Preference Datasets (DPO)

Chosen and rejected completions for the same prompt. Use the explicit format which separates the prompt from each answer:
{
  "prompt": [{"role": "user", "content": "What is 2+2?"}],
  "chosen": [{"role": "assistant", "content": "2+2 equals 4."}],
  "rejected": [{"role": "assistant", "content": "2+2 equals 5."}]
}
Example: mlabonne/orpo-dpo-mix-40k Preference datasets also exist in an implicit format where the prompt is embedded in both chosen and rejected. The explicit format is recommended—convert implicit datasets before training. The DPOTrainer will automatically convert implicit to explicit if needed.
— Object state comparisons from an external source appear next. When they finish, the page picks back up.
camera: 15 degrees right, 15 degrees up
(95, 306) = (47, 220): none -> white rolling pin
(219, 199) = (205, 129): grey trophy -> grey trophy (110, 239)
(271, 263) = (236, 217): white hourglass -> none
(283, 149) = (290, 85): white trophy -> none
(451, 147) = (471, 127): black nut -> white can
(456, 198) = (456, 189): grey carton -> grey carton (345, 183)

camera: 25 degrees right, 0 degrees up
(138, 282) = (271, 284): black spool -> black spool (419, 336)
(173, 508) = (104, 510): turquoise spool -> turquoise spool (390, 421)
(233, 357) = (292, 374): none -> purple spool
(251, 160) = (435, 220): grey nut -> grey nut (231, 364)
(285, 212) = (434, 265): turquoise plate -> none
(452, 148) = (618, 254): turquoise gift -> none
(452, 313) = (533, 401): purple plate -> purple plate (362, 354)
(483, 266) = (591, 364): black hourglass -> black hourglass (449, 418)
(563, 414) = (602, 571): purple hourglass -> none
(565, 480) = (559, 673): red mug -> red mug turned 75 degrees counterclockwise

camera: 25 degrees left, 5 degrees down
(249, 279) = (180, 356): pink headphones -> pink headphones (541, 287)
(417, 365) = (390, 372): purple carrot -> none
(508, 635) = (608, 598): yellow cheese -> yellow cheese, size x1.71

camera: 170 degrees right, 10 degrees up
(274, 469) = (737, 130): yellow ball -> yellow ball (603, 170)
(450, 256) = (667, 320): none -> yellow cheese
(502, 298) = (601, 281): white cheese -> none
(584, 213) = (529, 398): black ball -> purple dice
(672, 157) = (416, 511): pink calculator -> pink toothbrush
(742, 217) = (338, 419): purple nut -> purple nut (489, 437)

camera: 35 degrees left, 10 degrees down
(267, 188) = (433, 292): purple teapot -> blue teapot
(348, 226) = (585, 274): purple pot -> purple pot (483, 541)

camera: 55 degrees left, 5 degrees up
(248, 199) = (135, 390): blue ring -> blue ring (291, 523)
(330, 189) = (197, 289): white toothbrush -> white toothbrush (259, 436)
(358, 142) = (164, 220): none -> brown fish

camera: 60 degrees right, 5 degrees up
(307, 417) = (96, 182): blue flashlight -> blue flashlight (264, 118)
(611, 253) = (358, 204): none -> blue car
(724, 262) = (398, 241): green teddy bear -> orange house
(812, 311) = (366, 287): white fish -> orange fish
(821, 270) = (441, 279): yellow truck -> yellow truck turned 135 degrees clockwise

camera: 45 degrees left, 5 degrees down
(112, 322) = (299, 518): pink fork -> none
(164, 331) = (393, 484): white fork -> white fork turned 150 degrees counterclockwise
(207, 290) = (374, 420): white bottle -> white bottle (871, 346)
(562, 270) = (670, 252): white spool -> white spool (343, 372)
Prompt-Only Datasets (GRPO)

For reinforcement learning methods like GRPO, only prompts are provided. Completions are generated during training and evaluated by reward functions:
{
  "prompt": [
    {"role": "system", "content": "Solve the math problem step by step."},
    {"role": "user", "content": "What is 15 * 23?"}
  ]
}
Example: AI-MO/NuminaMath-TIR

Vision Datasets

Vision Datasets (VLM-SFT)

For vision-language models, content uses typed arrays with a separate images column:
{
  "messages": [
    {"role": "user", "content": [
      {"type": "image"},
      {"type": "text", "text": "What is in this image?"}
    ]},
    {"role": "assistant", "content": [{"type": "text", "text": "A cat sitting on a couch."}]}
  ],
  "images": ["<PIL.Image in RGB>"]
}
Images must be RGB format. The {"type": "image"} placeholder indicates where the image appears in the conversation. Example: HuggingFaceH4/llava-instruct-mix-vsft
You can map a preprocessing function like this to your dataset to load and prepare images for training:
from PIL import Image
import requests
from io import BytesIO

def load_image(sample):
    # Load from file
    sample["image"] = Image.open(sample["image_path"]).convert("RGB")
    # Or load from URL
    # response = requests.get(sample["image_url"])
    # sample["image"] = Image.open(BytesIO(response.content)).convert("RGB")
    return sample

dataset = dataset.map(load_image)